"""

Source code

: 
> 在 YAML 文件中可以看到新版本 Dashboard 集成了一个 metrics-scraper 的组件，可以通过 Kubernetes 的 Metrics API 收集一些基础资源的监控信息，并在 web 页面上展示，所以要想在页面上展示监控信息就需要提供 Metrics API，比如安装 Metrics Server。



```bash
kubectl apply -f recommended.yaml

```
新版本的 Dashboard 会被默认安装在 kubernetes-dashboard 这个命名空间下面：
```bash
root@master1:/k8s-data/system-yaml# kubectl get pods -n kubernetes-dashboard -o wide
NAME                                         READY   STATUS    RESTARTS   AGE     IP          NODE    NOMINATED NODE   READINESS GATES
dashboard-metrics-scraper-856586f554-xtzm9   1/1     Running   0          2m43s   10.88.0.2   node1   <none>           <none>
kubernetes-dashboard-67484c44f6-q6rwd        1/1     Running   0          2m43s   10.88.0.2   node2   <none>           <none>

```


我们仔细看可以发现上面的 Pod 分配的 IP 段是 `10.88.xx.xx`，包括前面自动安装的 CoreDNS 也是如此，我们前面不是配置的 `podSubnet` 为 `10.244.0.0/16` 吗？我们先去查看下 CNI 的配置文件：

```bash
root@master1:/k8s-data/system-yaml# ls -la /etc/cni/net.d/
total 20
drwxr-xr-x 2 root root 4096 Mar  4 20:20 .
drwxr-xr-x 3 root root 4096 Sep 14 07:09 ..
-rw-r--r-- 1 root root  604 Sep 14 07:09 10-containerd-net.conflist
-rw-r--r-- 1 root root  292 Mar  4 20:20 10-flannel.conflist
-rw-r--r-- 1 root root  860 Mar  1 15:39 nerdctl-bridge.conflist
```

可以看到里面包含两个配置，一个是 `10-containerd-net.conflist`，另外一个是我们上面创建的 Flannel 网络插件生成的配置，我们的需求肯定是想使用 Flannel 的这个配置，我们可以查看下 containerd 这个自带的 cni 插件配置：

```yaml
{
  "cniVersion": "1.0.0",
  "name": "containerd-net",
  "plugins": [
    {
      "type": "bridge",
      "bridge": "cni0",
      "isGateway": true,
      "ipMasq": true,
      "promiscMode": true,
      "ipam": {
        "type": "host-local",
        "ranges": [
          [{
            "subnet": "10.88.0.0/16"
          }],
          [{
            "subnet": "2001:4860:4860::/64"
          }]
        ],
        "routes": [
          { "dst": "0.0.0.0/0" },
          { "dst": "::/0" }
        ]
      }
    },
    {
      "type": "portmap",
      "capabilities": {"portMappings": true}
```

"""

### [EXERCISE OBJECTIVE]
Repeat each entry exactly.

### [PROBLEM SOLUTION]
Source code

: 
> 在 YAML 文件中可以看到新版本 Dashboard 集成了一个 metrics-scraper 的组件，可以通过 Kubernetes 的 Metrics API 收集一些基础资源的监控信息，并在 web 页面上展示，所以要想在页面上展示监控信息就需要提供 Metrics API，比如安装 Metrics Server。



```bash
kubectl apply -f recommended.yaml

```
新版本的 Dashboard 会被默认安装在 kubernetes-dashboard 这个命名空间下面：
```bash
root@master1:/k8s-data/system-yaml# kubectl get pods -n kubernetes-dashboard -o wide
NAME                                         READY   STATUS    RESTARTS   AGE     IP          NODE    NOMINATED NODE   READINESS GATES
dashboard-metrics-scraper-856586f554-xtzm9   1/1     Running   0          2m43s   10.88.0.2   node1   <none>           <none>
kubernetes-dashboard-67484c44f6-q6rwd        1/1     Running   0          2m43s   10.88.0.2   node2   <none>           <none>

```


我们仔细看可以发现上面的 Pod 分配的 IP 段是 `10.88.xx.xx`，包括前面自动安装的 CoreDNS 也是如此，我们前面不是配置的 `podSubnet` 为 `10.244.0.0/16` 吗？我们先去查看下 CNI 的配置文件：

```bash
root@master1:/k8s-data/system-yaml# ls -la /etc/cni/net.d/
total 20
drwxr-xr-x 2 root root 4096 Mar  4 20:20 .
drwxr-xr-x 3 root root 4096 Sep 14 07:09 ..
-rw-r--r-- 1 root root  604 Sep 14 07:09 10-containerd-net.conflist
-rw-r--r-- 1 root root  292 Mar  4 20:20 10-flannel.conflist
-rw-r--r-- 1 root root  860 Mar  1 15:39 nerdctl-bridge.conflist
```

可以看到里面包含两个配置，一个是 `10-containerd-net.conflist`，另外一个是我们上面创建的 Flannel 网络插件生成的配置，我们的需求肯定是想使用 Flannel 的这个配置，我们可以查看下 containerd 这个自带的 cni 插件配置：

```yaml
{
  "cniVersion": "1.0.0",
  "name": "containerd-net",
  "plugins": [
    {
      "type": "bridge",
      "bridge": "cni0",
      "isGateway": true,
      "ipMasq": true,
      "promiscMode": true,
      "ipam": {
        "type": "host-local",
        "ranges": [
          [{
            "subnet": "10.88.0.0/16"
          }],
          [{
            "subnet": "2001:4860:4860::/64"
          }]
        ],
        "routes": [
          { "dst": "0.0.0.0/0" },
          { "dst": "::/0" }
        ]
      }
    },
    {
      "type": "portmap",
      "capabilities": {"portMappings": true}
```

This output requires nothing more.